• Action item:
Filter this data down to the lines that hold "wondershare", and copy them.
BEGIN Extracted information
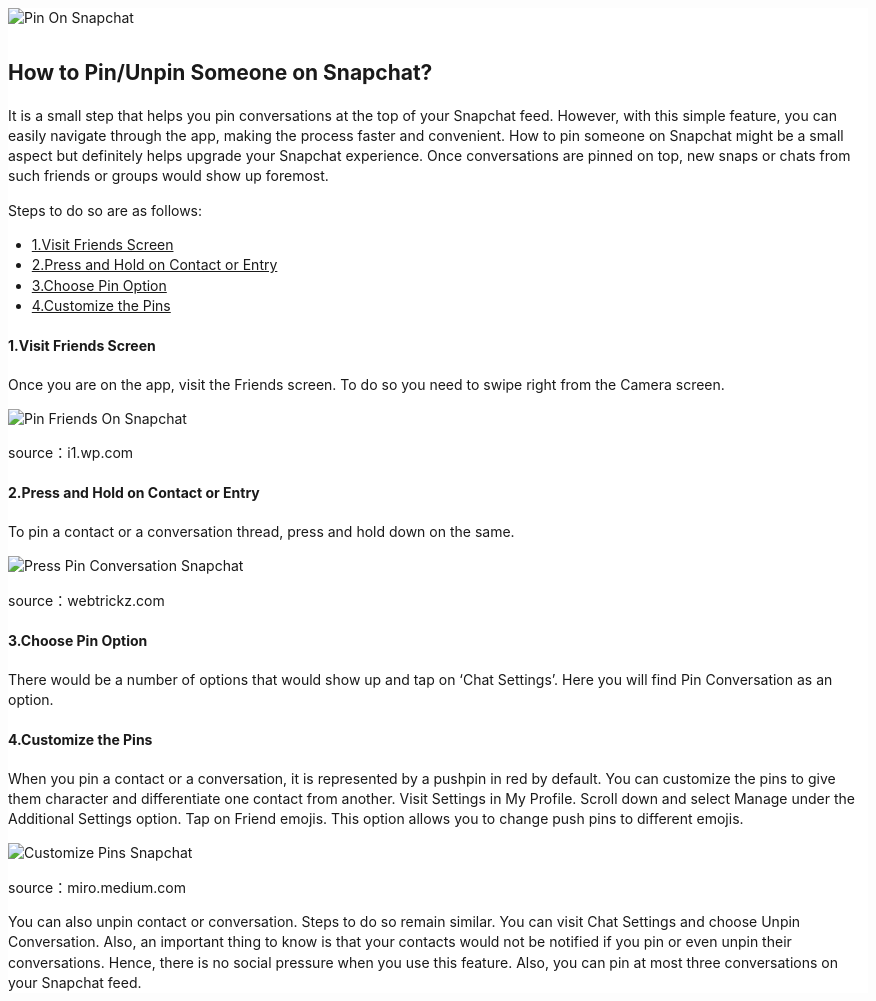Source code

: ![Pin On Snapchat](https://images.wondershare.com/filmora/article-images/pin-on-snapchat.jpg)

## How to Pin/Unpin Someone on Snapchat?

It is a small step that helps you pin conversations at the top of your Snapchat feed. However, with this simple feature, you can easily navigate through the app, making the process faster and convenient. How to pin someone on Snapchat might be a small aspect but definitely helps upgrade your Snapchat experience. Once conversations are pinned on top, new snaps or chats from such friends or groups would show up foremost.

Steps to do so are as follows:

* [1.Visit Friends Screen](#part4)
* [2.Press and Hold on Contact or Entry](#part5)
* [3.Choose Pin Option](#part6)
* [4.Customize the Pins](#part7)

#### 1.Visit Friends Screen

Once you are on the app, visit the Friends screen. To do so you need to swipe right from the Camera screen.

![Pin Friends On Snapchat](https://images.wondershare.com/filmora/article-images/pin-friends-on-snapchat.jpg)

source：i1.wp.com

#### 2.Press and Hold on Contact or Entry

To pin a contact or a conversation thread, press and hold down on the same.

![Press Pin Conversation Snapchat](https://images.wondershare.com/filmora/article-images/press-pin-conversation-snapchat.jpg)

source：webtrickz.com

#### 3.Choose Pin Option

There would be a number of options that would show up and tap on ‘Chat Settings’. Here you will find Pin Conversation as an option.

#### 4.Customize the Pins

When you pin a contact or a conversation, it is represented by a pushpin in red by default. You can customize the pins to give them character and differentiate one contact from another. Visit Settings in My Profile. Scroll down and select Manage under the Additional Settings option. Tap on Friend emojis. This option allows you to change push pins to different emojis.

![Customize Pins Snapchat](https://images.wondershare.com/filmora/article-images/customize-pins-snapchat.jpg)

source：miro.medium.com

You can also unpin contact or conversation. Steps to do so remain similar. You can visit Chat Settings and choose Unpin Conversation. Also, an important thing to know is that your contacts would not be notified if you pin or even unpin their conversations. Hence, there is no social pressure when you use this feature. Also, you can pin at most three conversations on your Snapchat feed.
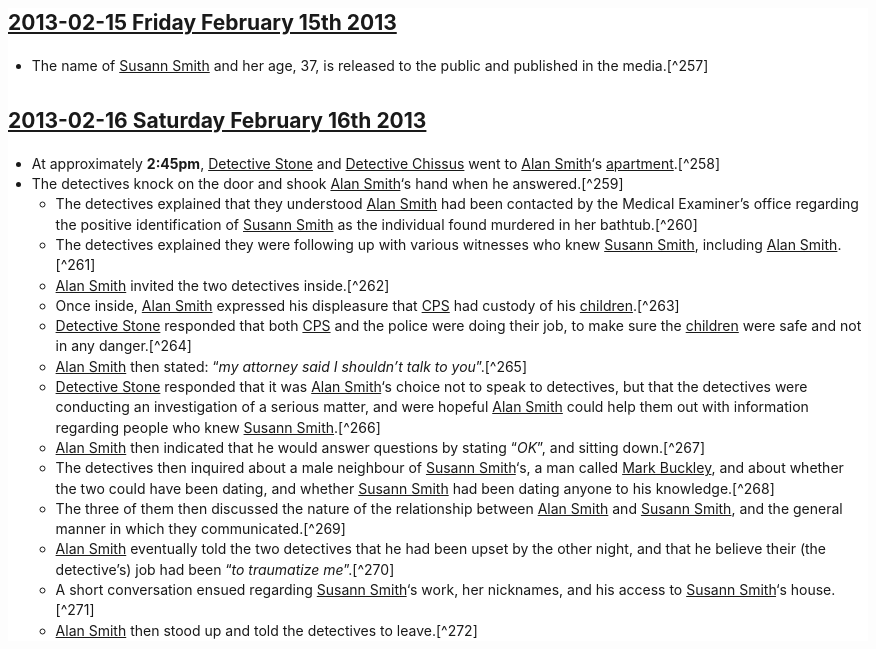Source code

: ## [2013-02-15 Friday February 15th 2013](../../10-19%20Case%20Dates/13%20Investigation%20Dates/2013-02-15%20Friday%20February%2015th%202013.md)

- The name of [Susann Smith](../../70-79%2520People/71%2520Victim(s)/01%2520Susann%2520Smith.md.md#) and her age, 37, is released to the public and published in the media.[^257] 

## [2013-02-16 Saturday February 16th 2013](../../10-19%20Case%20Dates/13%20Investigation%20Dates/2013-02-16%20Saturday%20February%2016th%202013.md)

- At approximately **2:45pm**, [Detective Stone](../../70-79%2520People/75%2520Police%2520and%2520Detectives/02%2520Detective%2520Stone.md.md#) and [Detective Chissus](../../70-79%20People/75%20Police%20and%20Detectives/01%20Detective%20Chissus.md) went to [Alan Smith](../../70-79%20People/72%20Suspects%20and%20People%20of%20Interest/01%20Alan%20Smith.md)‘s [apartment](../52%20Key%20Locations/05%20Apartment.md).[^258] 
- The detectives knock on the door and shook [Alan Smith](../../70-79%20People/72%20Suspects%20and%20People%20of%20Interest/01%20Alan%20Smith.md)‘s hand when he answered.[^259] 
	- The detectives explained that they understood [Alan Smith](../../70-79%20People/72%20Suspects%20and%20People%20of%20Interest/01%20Alan%20Smith.md) had been contacted by the Medical Examiner’s office regarding the positive identification of [Susann Smith](../../70-79%2520People/71%2520Victim(s)/01%2520Susann%2520Smith.md.md#) as the individual found murdered in her bathtub.[^260] 
	- The detectives explained they were following up with various witnesses who knew [Susann Smith](../../70-79%2520People/71%2520Victim(s)/01%2520Susann%2520Smith.md.md#), including [Alan Smith](../../70-79%20People/72%20Suspects%20and%20People%20of%20Interest/01%20Alan%20Smith.md).[^261] 
	- [Alan Smith](../../70-79%20People/72%20Suspects%20and%20People%20of%20Interest/01%20Alan%20Smith.md) invited the two detectives inside.[^262] 
	- Once inside, [Alan Smith](../../70-79%20People/72%20Suspects%20and%20People%20of%20Interest/01%20Alan%20Smith.md) expressed his displeasure that [CPS](../../70-79%20People/75%20Police%20and%20Detectives/08%20CPS.md) had custody of his [children](../../70-79%20People/73%20Family%20and%20Friends/07%20Children.md).[^263] 
	- [Detective Stone](../../70-79%2520People/75%2520Police%2520and%2520Detectives/02%2520Detective%2520Stone.md.md#) responded that both [CPS](../../70-79%20People/75%20Police%20and%20Detectives/08%20CPS.md) and the police were doing their job, to make sure the [children](../../70-79%20People/73%20Family%20and%20Friends/07%20Children.md) were safe and not in any danger.[^264] 
	- [Alan Smith](../../70-79%20People/72%20Suspects%20and%20People%20of%20Interest/01%20Alan%20Smith.md) then stated: “*my attorney said I shouldn’t talk to you*”.[^265] 
	- [Detective Stone](../../70-79%2520People/75%2520Police%2520and%2520Detectives/02%2520Detective%2520Stone.md.md#) responded that it was [Alan Smith](../../70-79%20People/72%20Suspects%20and%20People%20of%20Interest/01%20Alan%20Smith.md)‘s choice not to speak to detectives, but that the detectives were conducting an investigation of a serious matter, and were hopeful [Alan Smith](../../70-79%20People/72%20Suspects%20and%20People%20of%20Interest/01%20Alan%20Smith.md) could help them out with information regarding people who knew [Susann Smith](../../70-79%2520People/71%2520Victim(s)/01%2520Susann%2520Smith.md.md#).[^266] 
	- [Alan Smith](../../70-79%20People/72%20Suspects%20and%20People%20of%20Interest/01%20Alan%20Smith.md) then indicated that he would answer questions by stating “*OK*”, and sitting down.[^267] 
	- The detectives then inquired about a male neighbour of [Susann Smith](../../70-79%2520People/71%2520Victim(s)/01%2520Susann%2520Smith.md.md#)‘s, a man called [Mark Buckley](../../70-79%20People/73%20Family%20and%20Friends/08%20Mark%20Buckley.md), and about whether the two could have been dating, and whether [Susann Smith](../../70-79%2520People/71%2520Victim(s)/01%2520Susann%2520Smith.md.md#) had been dating anyone to his knowledge.[^268] 
	- The three of them then discussed the nature of the relationship between [Alan Smith](../../70-79%20People/72%20Suspects%20and%20People%20of%20Interest/01%20Alan%20Smith.md) and [Susann Smith](../../70-79%2520People/71%2520Victim(s)/01%2520Susann%2520Smith.md.md#), and the general manner in which they communicated.[^269] 
	- [Alan Smith](../../70-79%20People/72%20Suspects%20and%20People%20of%20Interest/01%20Alan%20Smith.md) eventually told the two detectives that he had been upset by the other night, and that he believe their (the detective’s) job had been “*to traumatize me*”.[^270] 
	- A short conversation ensued regarding [Susann Smith](../../70-79%2520People/71%2520Victim(s)/01%2520Susann%2520Smith.md.md#)‘s work, her nicknames, and his access to [Susann Smith](../../70-79%2520People/71%2520Victim(s)/01%2520Susann%2520Smith.md.md#)‘s house.[^271] 
	- [Alan Smith](../../70-79%20People/72%20Suspects%20and%20People%20of%20Interest/01%20Alan%20Smith.md) then stood up and told the detectives to leave.[^272]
END Extracted information
• Exercise result:
: ![Pin On Snapchat](https://images.wondershare.com/filmora/article-images/pin-on-snapchat.jpg)
![Pin Friends On Snapchat](https://images.wondershare.com/filmora/article-images/pin-friends-on-snapchat.jpg)
![Press Pin Conversation Snapchat](https://images.wondershare.com/filmora/article-images/press-pin-conversation-snapchat.jpg)
![Customize Pins Snapchat](https://images.wondershare.com/filmora/article-images/customize-pins-snapchat.jpg)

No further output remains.